* _Task statement_
Take the material below and output exactly the run of lines from the one containing "4: (845, 411, 0.48)" down to the one containing "29: (620, 110, 0.38)", with both included.

* _Supplied data_
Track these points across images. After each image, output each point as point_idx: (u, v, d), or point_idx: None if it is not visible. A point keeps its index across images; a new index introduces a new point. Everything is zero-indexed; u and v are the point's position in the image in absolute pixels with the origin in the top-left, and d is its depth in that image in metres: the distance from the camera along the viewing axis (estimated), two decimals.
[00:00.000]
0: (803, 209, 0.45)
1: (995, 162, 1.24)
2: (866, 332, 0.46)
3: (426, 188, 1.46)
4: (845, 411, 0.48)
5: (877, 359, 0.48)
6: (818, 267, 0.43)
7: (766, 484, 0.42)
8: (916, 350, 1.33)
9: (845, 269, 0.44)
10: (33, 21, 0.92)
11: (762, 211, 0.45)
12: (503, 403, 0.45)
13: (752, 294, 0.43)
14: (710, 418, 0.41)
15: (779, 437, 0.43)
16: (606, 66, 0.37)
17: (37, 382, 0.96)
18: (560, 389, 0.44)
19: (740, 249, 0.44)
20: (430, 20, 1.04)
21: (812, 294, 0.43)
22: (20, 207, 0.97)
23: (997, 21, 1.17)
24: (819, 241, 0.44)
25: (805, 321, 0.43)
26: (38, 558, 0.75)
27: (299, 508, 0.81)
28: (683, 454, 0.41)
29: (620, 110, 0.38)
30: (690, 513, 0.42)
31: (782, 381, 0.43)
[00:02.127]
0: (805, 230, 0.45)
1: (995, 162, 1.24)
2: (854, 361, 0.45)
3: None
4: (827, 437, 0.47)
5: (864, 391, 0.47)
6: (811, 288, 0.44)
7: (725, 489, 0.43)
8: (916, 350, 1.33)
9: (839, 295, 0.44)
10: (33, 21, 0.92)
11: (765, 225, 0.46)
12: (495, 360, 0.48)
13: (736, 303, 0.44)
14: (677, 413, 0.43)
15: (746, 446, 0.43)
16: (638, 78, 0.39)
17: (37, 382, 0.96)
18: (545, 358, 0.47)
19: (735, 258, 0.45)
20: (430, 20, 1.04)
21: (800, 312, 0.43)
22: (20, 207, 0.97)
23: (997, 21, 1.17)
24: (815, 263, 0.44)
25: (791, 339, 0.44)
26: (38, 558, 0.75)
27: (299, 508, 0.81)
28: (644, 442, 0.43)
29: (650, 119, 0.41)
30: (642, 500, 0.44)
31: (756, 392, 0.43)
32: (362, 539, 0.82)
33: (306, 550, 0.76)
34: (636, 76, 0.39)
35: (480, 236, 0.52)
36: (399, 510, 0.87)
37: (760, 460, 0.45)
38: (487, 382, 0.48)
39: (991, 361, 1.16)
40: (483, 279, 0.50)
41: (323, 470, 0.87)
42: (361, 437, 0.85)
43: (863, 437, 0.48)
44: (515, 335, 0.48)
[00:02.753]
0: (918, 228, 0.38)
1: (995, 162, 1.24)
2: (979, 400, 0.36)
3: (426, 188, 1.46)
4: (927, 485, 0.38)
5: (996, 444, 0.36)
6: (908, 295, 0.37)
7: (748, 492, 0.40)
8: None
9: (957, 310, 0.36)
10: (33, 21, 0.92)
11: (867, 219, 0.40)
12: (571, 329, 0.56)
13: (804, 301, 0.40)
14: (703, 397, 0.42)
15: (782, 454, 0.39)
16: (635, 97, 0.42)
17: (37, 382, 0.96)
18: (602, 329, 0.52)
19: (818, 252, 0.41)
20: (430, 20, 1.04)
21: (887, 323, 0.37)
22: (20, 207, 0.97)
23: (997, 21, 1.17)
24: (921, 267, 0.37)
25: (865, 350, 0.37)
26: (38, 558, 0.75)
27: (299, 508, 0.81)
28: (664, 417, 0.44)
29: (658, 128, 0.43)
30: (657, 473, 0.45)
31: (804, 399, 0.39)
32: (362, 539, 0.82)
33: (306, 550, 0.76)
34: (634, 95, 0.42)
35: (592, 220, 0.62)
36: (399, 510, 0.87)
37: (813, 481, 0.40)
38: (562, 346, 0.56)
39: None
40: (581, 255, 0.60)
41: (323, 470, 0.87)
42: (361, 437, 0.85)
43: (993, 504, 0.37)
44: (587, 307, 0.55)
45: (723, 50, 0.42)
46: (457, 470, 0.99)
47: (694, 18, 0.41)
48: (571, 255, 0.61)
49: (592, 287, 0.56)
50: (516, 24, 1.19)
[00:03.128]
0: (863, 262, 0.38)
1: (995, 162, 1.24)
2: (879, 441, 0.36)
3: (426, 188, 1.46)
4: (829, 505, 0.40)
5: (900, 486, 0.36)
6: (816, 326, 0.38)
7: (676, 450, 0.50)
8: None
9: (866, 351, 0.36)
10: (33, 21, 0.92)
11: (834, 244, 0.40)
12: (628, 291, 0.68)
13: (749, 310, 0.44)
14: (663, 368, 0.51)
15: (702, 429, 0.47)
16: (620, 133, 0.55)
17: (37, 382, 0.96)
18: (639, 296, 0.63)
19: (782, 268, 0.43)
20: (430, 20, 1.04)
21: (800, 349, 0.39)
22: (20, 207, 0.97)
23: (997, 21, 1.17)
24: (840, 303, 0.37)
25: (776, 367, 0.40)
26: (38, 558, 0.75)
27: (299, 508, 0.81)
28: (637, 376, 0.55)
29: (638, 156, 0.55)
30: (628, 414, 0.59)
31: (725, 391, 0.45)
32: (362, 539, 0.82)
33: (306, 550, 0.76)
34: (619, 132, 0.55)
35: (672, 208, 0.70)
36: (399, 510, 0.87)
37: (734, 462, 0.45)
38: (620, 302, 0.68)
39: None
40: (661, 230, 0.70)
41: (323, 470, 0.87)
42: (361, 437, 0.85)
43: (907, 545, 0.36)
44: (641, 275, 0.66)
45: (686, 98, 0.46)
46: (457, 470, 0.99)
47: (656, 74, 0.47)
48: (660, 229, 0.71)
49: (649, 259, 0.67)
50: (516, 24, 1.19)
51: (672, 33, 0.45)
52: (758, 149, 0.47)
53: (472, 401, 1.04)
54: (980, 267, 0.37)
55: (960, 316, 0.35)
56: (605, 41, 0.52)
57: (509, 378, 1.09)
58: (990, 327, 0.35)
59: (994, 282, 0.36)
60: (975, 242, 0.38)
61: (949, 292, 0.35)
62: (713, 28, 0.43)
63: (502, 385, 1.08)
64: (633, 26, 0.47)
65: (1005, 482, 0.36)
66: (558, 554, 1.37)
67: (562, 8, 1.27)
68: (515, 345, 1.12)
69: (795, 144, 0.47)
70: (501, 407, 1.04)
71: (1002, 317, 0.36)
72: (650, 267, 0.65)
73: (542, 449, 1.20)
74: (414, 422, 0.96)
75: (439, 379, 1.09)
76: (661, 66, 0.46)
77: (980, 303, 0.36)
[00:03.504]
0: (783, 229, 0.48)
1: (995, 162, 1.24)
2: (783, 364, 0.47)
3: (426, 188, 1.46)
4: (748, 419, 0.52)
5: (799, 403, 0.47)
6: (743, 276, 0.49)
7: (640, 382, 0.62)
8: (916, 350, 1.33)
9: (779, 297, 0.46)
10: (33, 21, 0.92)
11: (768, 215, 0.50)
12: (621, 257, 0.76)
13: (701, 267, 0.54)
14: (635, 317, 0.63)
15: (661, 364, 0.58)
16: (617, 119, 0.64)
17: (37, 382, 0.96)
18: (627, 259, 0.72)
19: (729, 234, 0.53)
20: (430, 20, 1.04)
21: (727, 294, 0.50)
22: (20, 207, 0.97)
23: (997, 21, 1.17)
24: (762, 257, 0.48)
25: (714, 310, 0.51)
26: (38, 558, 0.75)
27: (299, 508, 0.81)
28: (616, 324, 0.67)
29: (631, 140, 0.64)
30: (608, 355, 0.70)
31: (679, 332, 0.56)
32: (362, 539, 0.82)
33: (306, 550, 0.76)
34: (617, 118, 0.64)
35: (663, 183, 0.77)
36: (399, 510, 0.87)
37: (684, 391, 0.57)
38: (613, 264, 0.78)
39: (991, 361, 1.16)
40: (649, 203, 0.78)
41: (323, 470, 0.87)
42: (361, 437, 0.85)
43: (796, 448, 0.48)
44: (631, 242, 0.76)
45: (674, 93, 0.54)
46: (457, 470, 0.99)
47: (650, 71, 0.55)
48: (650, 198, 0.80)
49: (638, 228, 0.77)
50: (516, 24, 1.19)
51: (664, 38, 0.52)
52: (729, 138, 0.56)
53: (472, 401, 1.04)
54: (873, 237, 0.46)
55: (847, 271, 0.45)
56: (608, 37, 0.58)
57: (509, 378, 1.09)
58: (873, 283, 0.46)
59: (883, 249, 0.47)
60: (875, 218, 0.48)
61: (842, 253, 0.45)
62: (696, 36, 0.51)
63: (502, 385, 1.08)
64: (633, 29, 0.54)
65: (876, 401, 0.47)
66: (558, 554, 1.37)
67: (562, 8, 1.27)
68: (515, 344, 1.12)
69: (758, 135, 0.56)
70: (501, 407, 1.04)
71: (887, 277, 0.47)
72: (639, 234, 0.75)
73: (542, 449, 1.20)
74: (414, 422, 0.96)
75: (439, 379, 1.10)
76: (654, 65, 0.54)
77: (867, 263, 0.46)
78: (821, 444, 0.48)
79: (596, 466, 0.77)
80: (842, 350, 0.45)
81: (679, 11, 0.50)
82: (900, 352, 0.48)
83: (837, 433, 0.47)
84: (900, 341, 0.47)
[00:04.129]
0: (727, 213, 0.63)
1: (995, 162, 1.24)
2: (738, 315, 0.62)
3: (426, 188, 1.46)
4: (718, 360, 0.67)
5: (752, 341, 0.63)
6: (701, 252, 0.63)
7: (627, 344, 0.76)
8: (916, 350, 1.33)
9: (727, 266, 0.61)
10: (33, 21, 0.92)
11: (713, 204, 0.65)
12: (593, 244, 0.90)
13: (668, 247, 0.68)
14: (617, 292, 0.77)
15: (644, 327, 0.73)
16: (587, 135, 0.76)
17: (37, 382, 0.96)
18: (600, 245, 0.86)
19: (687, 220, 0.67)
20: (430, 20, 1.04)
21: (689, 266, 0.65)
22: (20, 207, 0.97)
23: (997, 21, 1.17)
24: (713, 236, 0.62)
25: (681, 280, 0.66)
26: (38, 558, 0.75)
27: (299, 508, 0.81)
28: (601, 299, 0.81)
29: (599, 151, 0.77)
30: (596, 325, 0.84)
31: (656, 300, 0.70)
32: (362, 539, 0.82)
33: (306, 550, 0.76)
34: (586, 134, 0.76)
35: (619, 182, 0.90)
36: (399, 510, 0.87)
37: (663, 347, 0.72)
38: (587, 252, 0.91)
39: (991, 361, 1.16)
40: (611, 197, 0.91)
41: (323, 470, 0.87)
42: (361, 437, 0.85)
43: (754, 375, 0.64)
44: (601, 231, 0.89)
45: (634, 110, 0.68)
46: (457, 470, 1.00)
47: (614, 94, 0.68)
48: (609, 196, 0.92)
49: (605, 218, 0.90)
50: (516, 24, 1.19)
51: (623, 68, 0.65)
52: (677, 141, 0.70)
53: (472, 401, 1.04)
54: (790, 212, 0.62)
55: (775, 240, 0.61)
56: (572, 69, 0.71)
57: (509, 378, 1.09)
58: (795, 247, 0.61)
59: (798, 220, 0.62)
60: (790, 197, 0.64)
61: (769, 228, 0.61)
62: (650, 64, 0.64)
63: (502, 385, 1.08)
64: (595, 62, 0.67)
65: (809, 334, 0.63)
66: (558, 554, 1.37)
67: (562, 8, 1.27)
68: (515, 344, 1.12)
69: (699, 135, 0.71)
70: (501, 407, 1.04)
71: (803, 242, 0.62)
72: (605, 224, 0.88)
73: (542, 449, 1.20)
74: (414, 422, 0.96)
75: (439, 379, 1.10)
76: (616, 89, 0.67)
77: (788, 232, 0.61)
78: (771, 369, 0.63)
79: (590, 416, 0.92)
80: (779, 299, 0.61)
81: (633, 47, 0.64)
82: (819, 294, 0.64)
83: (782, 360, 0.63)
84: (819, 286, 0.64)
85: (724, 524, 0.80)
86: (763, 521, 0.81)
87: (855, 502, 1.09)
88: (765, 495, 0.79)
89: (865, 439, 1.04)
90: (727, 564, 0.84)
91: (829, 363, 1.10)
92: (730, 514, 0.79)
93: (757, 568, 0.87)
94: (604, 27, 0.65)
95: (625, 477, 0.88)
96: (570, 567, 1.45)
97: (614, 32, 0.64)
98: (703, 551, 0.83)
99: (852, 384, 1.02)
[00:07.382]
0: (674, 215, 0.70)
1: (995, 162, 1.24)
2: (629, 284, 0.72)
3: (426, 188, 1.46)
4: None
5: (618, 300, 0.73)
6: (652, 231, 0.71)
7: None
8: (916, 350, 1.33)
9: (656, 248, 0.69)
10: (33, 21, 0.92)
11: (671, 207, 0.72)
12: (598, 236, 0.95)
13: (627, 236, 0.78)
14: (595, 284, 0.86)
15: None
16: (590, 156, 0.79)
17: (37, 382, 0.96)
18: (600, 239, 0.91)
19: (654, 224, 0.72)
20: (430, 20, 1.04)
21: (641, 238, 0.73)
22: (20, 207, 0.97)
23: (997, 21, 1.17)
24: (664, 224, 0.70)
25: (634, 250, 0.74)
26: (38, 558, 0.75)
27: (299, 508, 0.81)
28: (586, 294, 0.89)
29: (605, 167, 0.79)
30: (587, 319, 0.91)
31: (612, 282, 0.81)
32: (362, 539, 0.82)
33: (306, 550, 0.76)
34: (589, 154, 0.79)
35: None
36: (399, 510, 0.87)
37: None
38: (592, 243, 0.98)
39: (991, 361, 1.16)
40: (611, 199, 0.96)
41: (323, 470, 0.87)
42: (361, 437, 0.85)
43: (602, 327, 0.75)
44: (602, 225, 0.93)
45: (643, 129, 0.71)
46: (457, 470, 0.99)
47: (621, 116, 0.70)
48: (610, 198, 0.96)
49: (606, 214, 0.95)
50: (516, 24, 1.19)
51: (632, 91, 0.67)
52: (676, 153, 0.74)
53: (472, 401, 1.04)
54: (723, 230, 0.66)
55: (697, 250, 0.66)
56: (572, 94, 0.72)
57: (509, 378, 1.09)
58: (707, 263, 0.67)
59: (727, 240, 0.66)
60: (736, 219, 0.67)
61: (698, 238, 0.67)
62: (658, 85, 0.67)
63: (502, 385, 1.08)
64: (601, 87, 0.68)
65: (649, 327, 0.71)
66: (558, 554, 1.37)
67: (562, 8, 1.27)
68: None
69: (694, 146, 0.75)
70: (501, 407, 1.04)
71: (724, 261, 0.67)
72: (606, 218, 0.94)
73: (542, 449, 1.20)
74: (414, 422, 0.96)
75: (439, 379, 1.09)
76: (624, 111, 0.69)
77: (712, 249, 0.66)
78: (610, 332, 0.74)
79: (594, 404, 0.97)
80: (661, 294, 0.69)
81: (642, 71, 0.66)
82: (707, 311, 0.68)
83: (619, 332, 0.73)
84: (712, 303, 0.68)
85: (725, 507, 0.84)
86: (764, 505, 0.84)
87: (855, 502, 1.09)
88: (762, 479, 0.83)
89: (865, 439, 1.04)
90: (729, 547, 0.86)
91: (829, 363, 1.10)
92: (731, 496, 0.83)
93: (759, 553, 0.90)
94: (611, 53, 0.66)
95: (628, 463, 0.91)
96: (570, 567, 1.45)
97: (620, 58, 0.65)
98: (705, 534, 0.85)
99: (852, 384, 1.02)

* _Answer to this exercise_
4: (845, 411, 0.48)
5: (877, 359, 0.48)
6: (818, 267, 0.43)
7: (766, 484, 0.42)
8: (916, 350, 1.33)
9: (845, 269, 0.44)
10: (33, 21, 0.92)
11: (762, 211, 0.45)
12: (503, 403, 0.45)
13: (752, 294, 0.43)
14: (710, 418, 0.41)
15: (779, 437, 0.43)
16: (606, 66, 0.37)
17: (37, 382, 0.96)
18: (560, 389, 0.44)
19: (740, 249, 0.44)
20: (430, 20, 1.04)
21: (812, 294, 0.43)
22: (20, 207, 0.97)
23: (997, 21, 1.17)
24: (819, 241, 0.44)
25: (805, 321, 0.43)
26: (38, 558, 0.75)
27: (299, 508, 0.81)
28: (683, 454, 0.41)
29: (620, 110, 0.38)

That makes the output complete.